Abstract
PURPOSE
Breast cancer screening is not recommended for young women (< 40 years old); therefore, those diagnosed are more likely to have advanced and metastatic disease, reducing treatment outcomes. This study aimed to investigate breast cancer epidemiology among young women in Brazil.
METHODS
Data from three publicly available databases and a cohort from a university hospital in Brazil were analyzed in a retrospective study. Descriptive statistics was performed on disease prevalence and stage distribution across age groups. Incidence was estimated using age-standardized incidence ratio. The impact of age in disease-specific survival was also analyzed.
RESULTS
Invasive breast cancer prevalence data by age group revealed that 4.4% and 20.6% of patients were < 35 and < 45 years old, respectively. In the United States, this prevalence was 1.85% and 11.5%, respectively (odds ratio [OR], 2.2; P < .0001). The percentage of regional and metastatic diseases were higher in São Paulo State (Fundação Oncocentro de São Paulo [FOSP]) compared with the United States (45% and 9.8% v 29% and 5.7%, respectively; P < .0001). In FOSP, regional and metastatic disease prevalence were higher among young patients (53.5% and 11.3%, respectively). The median tumor size in patients < 40 years old was higher (25.0 mm × 20.9 mm; P < .0001), and young patients have higher risk to be diagnosed with positive lymph nodes (OR, 1.5; P = .004) and higher proportion of luminal-B and triple-negative (TNBC) tumors. Young patients have a poor disease-specific survival because of late-stage diagnosis and more aggressive breast cancer subtypes (human epidermal growth factor receptor 2–enriched and TNBC) (P < .0001).
CONCLUSION
In Brazil, breast cancer prevalence among young patients and late-stage incidence during this age span is higher. Advanced disease and more aggressive subtypes lead to a significant impact on breast cancer-specific survival in young patients.
INTRODUCTION
Breast cancer is the leading malignancy affecting women worldwide.1 The probability of developing breast cancer increases with age, and the incidence of the disease is reported as uncommon in women younger than 40 years.2 According to the US SEER database staging system, the median age at diagnosis is 62 years, and the prevalence in patients < 35 years and between 35 and 45 years of age is 1.9% and 8.4%, respectively.3
CONTEXT
Key Objective
This study aimed to explore the incidence, characteristics at presentation, and outcomes of breast cancer in young women in Brazil. We performed epidemiological data analysis of three breast cancer databases from Brazil and have made comparisons with the US SEER database staging system.

● Complete the following
1) In the breast cancer study, what is the median age at diagnosis according to the US SEER database staging system?
2) Copy from the breast cancer study the passage that begins at the words "INTRODUCTION" and ends after the words "database staging system.".
3) Carry on the breast cancer study, starting after its final sentence.
The items after the breast cancer study are not needed for this work.

● Excerpted data
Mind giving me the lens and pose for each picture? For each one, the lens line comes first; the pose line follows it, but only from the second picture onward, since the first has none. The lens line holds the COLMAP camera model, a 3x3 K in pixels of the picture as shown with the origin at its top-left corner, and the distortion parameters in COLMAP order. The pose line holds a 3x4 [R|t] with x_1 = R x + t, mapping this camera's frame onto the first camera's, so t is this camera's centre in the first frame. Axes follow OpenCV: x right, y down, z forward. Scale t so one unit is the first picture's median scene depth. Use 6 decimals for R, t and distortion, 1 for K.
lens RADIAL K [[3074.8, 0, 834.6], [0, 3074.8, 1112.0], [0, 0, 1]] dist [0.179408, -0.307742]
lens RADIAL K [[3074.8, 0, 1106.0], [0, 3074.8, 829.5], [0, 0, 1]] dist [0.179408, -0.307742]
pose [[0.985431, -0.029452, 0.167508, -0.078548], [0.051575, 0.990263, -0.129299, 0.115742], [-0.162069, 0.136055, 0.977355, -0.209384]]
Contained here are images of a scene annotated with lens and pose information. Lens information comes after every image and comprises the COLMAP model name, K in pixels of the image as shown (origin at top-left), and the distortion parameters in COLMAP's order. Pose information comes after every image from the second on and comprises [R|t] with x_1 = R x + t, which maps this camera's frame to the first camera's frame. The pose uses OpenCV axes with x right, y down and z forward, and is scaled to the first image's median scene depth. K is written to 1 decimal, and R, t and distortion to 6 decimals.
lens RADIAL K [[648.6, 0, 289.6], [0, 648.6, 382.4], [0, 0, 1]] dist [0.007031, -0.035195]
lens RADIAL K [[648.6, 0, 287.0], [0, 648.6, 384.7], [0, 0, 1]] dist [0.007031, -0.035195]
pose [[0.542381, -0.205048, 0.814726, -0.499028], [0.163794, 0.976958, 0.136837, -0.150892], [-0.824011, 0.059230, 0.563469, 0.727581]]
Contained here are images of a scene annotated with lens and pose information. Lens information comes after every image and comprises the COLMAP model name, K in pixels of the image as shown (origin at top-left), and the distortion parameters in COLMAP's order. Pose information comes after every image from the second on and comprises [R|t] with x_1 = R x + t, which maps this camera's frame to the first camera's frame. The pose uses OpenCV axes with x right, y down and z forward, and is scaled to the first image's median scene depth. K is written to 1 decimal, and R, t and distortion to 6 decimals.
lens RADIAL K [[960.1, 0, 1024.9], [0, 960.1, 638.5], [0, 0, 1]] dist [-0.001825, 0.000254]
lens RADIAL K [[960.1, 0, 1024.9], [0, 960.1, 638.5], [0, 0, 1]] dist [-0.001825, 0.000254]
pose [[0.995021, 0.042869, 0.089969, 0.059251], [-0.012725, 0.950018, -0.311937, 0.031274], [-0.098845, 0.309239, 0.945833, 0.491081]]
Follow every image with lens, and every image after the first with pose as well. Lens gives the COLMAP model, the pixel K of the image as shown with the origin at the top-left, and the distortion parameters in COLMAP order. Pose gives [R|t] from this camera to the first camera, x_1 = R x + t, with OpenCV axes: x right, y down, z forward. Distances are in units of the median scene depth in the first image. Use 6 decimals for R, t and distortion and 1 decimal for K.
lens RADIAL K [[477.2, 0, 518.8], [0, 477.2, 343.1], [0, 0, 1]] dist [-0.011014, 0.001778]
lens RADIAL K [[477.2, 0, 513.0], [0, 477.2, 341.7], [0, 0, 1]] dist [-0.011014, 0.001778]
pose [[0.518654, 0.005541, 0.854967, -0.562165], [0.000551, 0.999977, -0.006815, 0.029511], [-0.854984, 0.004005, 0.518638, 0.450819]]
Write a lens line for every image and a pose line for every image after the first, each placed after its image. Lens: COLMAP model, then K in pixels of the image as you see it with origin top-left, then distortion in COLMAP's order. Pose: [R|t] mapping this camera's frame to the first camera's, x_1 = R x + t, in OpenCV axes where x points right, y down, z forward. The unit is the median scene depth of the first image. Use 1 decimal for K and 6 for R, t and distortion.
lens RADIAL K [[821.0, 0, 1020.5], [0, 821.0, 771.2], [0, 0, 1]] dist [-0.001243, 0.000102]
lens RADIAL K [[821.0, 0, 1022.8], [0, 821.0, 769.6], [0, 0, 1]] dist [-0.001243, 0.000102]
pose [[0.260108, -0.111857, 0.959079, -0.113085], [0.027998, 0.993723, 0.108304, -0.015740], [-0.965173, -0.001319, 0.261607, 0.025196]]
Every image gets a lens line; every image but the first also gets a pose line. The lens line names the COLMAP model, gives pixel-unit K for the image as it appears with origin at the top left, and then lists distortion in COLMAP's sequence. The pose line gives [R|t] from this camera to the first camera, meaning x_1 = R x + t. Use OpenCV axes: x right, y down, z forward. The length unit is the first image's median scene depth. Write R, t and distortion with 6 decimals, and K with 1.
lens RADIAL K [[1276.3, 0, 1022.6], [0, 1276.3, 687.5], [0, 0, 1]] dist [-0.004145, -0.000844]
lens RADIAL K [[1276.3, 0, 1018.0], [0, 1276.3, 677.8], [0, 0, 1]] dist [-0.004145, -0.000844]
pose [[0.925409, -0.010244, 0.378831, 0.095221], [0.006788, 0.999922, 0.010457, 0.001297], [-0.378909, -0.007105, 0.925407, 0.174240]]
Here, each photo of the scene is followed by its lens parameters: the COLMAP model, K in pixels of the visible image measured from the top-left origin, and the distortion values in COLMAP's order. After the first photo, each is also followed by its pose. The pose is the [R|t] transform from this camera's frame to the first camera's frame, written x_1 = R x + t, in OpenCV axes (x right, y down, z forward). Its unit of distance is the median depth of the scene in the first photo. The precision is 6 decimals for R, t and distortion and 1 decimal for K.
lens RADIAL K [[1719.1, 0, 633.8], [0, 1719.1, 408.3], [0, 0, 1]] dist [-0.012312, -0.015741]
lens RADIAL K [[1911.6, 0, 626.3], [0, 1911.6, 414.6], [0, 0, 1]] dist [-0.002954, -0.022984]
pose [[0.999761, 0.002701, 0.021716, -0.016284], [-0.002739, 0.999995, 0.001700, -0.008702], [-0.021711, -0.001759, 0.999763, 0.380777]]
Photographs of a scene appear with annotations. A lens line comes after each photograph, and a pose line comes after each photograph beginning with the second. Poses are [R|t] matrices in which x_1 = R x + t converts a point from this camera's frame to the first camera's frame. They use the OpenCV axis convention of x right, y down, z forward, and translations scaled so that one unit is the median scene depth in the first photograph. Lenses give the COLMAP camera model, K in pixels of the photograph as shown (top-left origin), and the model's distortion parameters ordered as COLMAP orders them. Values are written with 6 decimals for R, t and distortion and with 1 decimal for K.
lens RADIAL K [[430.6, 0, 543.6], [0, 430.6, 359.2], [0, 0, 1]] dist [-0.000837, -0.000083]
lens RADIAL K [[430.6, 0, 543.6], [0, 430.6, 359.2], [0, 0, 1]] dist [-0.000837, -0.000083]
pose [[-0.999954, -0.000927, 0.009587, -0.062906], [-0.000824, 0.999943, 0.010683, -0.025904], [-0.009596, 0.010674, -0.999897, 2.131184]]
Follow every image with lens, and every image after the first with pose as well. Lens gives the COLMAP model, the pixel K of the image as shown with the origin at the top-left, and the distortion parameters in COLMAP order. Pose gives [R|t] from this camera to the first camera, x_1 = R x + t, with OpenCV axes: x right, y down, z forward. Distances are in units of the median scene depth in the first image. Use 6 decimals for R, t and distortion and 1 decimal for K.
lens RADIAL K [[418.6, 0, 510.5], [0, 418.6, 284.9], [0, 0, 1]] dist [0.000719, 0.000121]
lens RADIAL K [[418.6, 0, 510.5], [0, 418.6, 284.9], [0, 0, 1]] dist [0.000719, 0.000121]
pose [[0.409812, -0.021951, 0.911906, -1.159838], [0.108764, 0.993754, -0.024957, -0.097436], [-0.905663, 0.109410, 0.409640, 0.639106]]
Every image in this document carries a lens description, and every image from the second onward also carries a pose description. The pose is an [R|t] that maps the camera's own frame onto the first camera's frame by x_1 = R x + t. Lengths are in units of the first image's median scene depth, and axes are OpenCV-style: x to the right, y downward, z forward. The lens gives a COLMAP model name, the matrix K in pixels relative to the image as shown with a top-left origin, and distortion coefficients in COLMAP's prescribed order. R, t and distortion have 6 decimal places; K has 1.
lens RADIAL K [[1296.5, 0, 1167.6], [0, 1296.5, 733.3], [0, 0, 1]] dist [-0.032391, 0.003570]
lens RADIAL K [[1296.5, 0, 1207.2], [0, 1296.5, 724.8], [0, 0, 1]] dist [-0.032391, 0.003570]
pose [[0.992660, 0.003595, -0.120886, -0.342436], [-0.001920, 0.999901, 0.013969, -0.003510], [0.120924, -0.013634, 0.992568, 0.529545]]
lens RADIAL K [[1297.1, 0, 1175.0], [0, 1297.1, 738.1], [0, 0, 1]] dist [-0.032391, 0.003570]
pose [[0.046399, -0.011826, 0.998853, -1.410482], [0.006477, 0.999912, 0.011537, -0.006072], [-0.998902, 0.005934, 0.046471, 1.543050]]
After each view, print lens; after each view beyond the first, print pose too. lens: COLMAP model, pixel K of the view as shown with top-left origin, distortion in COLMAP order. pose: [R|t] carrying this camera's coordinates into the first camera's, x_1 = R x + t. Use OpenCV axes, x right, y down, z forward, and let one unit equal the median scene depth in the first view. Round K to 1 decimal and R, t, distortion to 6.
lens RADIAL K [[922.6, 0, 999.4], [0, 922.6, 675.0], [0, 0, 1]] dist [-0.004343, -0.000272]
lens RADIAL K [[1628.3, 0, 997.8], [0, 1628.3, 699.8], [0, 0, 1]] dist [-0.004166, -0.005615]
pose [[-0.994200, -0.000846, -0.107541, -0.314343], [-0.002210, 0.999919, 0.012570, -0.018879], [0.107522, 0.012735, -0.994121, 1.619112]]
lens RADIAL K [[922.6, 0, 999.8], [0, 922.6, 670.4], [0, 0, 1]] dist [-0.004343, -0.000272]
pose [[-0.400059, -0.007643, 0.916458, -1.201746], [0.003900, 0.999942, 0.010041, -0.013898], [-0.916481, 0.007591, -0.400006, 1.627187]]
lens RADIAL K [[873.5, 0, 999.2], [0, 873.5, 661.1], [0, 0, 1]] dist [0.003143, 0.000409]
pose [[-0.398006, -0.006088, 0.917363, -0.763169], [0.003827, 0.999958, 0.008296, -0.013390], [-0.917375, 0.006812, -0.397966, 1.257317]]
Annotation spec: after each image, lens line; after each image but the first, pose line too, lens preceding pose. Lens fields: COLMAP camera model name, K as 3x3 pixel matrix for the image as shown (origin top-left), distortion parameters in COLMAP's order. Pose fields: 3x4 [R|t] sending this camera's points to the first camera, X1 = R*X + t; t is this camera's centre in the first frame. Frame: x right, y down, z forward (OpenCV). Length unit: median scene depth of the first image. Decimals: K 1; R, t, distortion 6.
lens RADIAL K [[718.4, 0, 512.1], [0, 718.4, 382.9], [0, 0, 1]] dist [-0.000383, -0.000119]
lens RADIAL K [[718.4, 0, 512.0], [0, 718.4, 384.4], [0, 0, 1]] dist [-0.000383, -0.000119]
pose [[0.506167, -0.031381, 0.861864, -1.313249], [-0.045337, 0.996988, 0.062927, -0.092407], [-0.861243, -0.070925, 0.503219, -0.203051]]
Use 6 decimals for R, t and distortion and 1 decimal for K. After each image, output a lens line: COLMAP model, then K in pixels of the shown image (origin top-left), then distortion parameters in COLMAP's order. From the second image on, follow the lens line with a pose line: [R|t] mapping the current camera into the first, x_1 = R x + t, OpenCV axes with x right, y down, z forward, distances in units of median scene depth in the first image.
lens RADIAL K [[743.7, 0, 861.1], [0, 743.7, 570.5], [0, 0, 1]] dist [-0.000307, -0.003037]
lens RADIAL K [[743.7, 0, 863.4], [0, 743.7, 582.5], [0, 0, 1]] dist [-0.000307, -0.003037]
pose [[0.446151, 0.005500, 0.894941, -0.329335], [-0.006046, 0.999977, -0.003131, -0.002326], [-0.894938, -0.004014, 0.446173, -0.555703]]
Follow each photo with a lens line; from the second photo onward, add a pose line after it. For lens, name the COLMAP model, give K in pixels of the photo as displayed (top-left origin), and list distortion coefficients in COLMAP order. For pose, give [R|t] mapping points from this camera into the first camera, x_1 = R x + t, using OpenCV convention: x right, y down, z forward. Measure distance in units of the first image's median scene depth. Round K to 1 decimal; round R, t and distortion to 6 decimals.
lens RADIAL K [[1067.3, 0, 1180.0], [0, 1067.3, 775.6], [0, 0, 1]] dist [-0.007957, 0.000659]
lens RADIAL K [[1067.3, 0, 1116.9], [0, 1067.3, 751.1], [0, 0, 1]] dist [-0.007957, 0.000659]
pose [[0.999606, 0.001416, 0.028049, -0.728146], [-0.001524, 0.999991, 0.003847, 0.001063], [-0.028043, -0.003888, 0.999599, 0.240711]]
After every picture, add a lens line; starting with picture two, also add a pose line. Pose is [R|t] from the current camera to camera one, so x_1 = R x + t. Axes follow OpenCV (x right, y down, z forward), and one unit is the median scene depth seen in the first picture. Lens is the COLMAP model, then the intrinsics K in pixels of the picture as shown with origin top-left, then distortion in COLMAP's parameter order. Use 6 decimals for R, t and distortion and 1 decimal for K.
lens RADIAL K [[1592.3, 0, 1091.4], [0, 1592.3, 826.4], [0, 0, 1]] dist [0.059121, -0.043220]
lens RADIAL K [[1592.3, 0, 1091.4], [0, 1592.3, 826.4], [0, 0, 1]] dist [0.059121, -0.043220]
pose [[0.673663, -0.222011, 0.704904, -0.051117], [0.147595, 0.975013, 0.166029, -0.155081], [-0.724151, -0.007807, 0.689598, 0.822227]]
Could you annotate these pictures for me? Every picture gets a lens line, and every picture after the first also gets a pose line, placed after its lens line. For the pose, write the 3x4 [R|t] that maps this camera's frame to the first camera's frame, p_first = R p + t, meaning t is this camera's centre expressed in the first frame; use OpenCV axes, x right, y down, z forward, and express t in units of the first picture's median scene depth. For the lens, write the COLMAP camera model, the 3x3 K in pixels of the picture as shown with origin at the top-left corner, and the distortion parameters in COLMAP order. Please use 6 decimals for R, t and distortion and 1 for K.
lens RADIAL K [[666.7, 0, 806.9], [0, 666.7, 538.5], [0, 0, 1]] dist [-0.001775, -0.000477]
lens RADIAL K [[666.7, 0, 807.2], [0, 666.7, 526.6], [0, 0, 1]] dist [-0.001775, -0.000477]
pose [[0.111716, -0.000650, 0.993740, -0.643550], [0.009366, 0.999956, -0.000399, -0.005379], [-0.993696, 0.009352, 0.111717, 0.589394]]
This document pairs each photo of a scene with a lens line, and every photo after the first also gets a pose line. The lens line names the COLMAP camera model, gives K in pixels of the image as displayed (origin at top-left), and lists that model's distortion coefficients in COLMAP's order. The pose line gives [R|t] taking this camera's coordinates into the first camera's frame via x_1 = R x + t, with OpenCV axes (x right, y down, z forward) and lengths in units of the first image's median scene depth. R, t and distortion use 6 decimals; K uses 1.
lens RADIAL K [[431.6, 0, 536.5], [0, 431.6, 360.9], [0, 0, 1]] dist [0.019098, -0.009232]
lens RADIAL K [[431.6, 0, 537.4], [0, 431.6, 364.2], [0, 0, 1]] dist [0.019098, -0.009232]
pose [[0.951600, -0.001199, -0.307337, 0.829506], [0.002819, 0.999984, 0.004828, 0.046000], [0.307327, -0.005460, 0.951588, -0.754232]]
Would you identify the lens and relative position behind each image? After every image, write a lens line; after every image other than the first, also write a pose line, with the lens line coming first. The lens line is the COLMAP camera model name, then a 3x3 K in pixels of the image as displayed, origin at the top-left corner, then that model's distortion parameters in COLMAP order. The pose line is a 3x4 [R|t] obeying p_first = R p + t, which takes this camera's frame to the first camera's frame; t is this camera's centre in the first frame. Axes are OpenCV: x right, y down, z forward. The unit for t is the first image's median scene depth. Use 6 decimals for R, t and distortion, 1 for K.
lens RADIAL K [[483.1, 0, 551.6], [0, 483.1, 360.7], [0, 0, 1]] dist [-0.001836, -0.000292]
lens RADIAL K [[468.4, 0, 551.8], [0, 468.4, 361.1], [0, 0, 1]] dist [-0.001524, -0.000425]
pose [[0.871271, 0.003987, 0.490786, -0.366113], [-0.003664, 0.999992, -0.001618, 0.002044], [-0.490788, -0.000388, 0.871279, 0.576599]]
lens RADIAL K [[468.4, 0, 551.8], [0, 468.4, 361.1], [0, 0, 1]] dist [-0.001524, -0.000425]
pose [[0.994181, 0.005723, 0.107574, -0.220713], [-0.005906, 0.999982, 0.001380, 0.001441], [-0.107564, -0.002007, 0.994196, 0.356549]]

● Outputs for the tasks
1) The median age at diagnosis is 62 years.

2)
INTRODUCTION
Breast cancer is the leading malignancy affecting women worldwide.1 The probability of developing breast cancer increases with age, and the incidence of the disease is reported as uncommon in women younger than 40 years.2 According to the US SEER database staging system, the median age at diagnosis is 62 years, and the prevalence in patients < 35 years and between 35 and 45 years of age is 1.9% and 8.4%, respectively.3
CONTEXT
Key Objective
This study aimed to explore the incidence, characteristics at presentation, and outcomes of breast cancer in young women in Brazil. We performed epidemiological data analysis of three breast cancer databases from Brazil and have made comparisons with the US SEER database staging system.

3)
Knowledge Generated
We observed a higher prevalence of breast cancer in young women (< 40 years old) in Brazil. Based on age-adjusted incidence, our results support the fact that the higher prevalence is because of a higher incidence. Young patients had more aggressive subtypes and higher risk of being diagnosed with advanced and metastatic tumors. Late diagnosis and the higher prevalence of triple-negative and human epidermal growth factor receptor 2 (HER2)–positive tumors in young patients are associated with worse disease-specific survival.
Relevance
Clinical-pathological characteristics of breast cancer in young women lead to significant impact on disease-specific survival. These findings add important information for public health planners and reinforce the need to identify specific surveillance and screening policies in young women.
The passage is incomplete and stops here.